• [EXERCISE REQUIREMENTS]
Please reproduce the entries exactly as they appear below, but not the pictures.

(PROVIDED DATA)

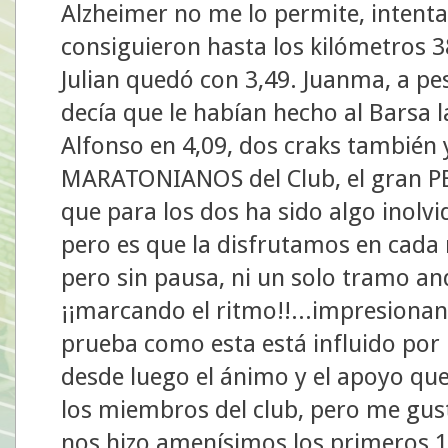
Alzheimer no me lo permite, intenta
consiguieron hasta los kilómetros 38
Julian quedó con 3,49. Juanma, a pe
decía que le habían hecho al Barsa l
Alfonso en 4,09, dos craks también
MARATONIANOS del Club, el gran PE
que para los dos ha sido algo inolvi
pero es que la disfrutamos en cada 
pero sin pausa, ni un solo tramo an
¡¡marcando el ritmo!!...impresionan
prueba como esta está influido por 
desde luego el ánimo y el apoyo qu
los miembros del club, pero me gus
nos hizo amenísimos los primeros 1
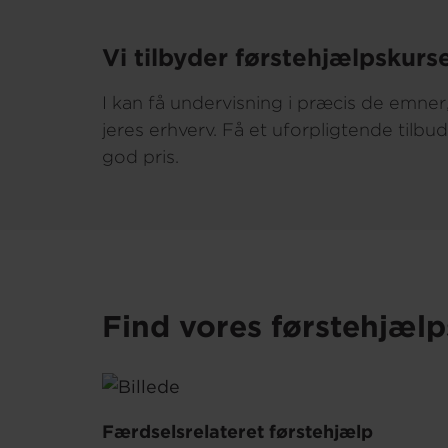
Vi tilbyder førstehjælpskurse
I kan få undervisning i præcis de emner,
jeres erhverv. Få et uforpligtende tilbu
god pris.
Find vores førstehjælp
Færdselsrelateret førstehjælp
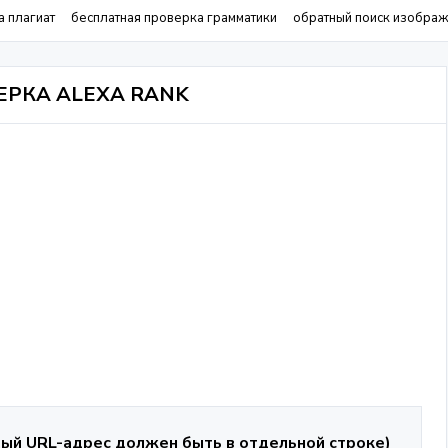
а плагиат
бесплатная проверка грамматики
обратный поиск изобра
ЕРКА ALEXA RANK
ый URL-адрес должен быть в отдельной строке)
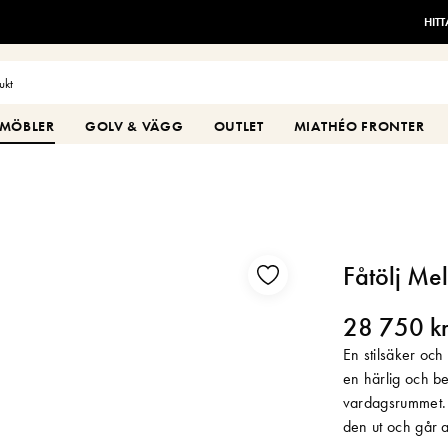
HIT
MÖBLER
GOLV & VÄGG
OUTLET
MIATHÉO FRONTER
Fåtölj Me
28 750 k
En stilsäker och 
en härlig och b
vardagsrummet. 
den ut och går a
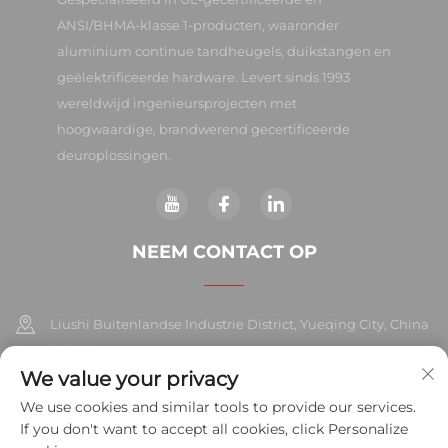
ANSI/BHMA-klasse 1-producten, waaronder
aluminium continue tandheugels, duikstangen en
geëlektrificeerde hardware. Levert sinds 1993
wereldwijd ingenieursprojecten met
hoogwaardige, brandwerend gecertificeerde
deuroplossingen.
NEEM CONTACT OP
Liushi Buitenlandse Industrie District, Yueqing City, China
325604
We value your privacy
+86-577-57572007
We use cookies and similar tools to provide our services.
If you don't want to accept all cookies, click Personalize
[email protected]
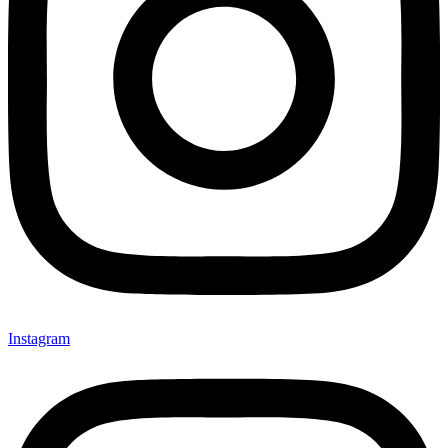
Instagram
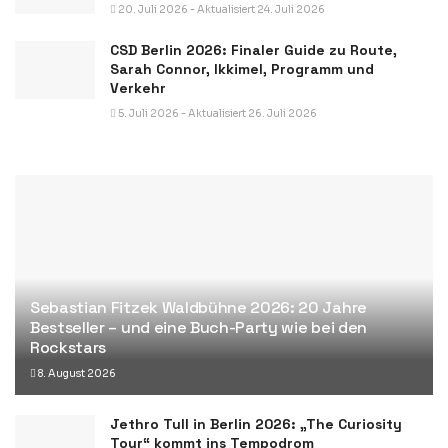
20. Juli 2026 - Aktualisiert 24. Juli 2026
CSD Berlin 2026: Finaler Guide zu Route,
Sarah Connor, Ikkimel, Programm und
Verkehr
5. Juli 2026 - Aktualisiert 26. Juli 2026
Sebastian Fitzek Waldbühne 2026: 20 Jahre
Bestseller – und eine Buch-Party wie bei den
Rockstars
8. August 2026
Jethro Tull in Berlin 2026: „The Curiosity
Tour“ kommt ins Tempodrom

(End PROVIDED DATA)

• [ANSWER BOX]
Alzheimer no me lo permite, intenta
consiguieron hasta los kilómetros 38
Julian quedó con 3,49. Juanma, a pe
decía que le habían hecho al Barsa l
Alfonso en 4,09, dos craks también
MARATONIANOS del Club, el gran PE
que para los dos ha sido algo inolvi
pero es que la disfrutamos en cada 
pero sin pausa, ni un solo tramo an
¡¡marcando el ritmo!!...impresionan
prueba como esta está influido por 
desde luego el ánimo y el apoyo qu
los miembros del club, pero me gus
nos hizo amenísimos los primeros 1
Vi tilbyder førstehjælpskurse
I kan få undervisning i præcis de emner,
jeres erhverv. Få et uforpligtende tilbu
god pris.
Find vores førstehjælp
Færdselsrelateret førstehjælp
а плагиат
бесплатная проверка грамматики
обратный поиск изобра
ЕРКА ALEXA RANK
ый URL-адрес должен быть в отдельной строке)
HIT
MÖBLER
GOLV & VÄGG
OUTLET
MIATHÉO FRONTER
Fåtölj Me
28 750 k
En stilsäker och 
en härlig och b
vardagsrummet. 
den ut och går a
ANSI/BHMA-klasse 1-producten, waaronder
aluminium continue tandheugels, duikstangen en
geëlektrificeerde hardware. Levert sinds 1993
wereldwijd ingenieursprojecten met
hoogwaardige, brandwerend gecertificeerde
deuroplossingen.
NEEM CONTACT OP
Liushi Buitenlandse Industrie District, Yueqing City, China
325604
We value your privacy
+86-577-57572007
We use cookies and similar tools to provide our services.
If you don't want to accept all cookies, click Personalize
[email protected]
Instagram
20. Juli 2026 - Aktualisiert 24. Juli 2026
CSD Berlin 2026: Finaler Guide zu Route,
Sarah Connor, Ikkimel, Programm und
Verkehr
5. Juli 2026 - Aktualisiert 26. Juli 2026
Sebastian Fitzek Waldbühne 2026: 20 Jahre
Bestseller – und eine Buch-Party wie bei den
Rockstars
8. August 2026
Jethro Tull in Berlin 2026: „The Curiosity
Tour“ kommt ins Tempodrom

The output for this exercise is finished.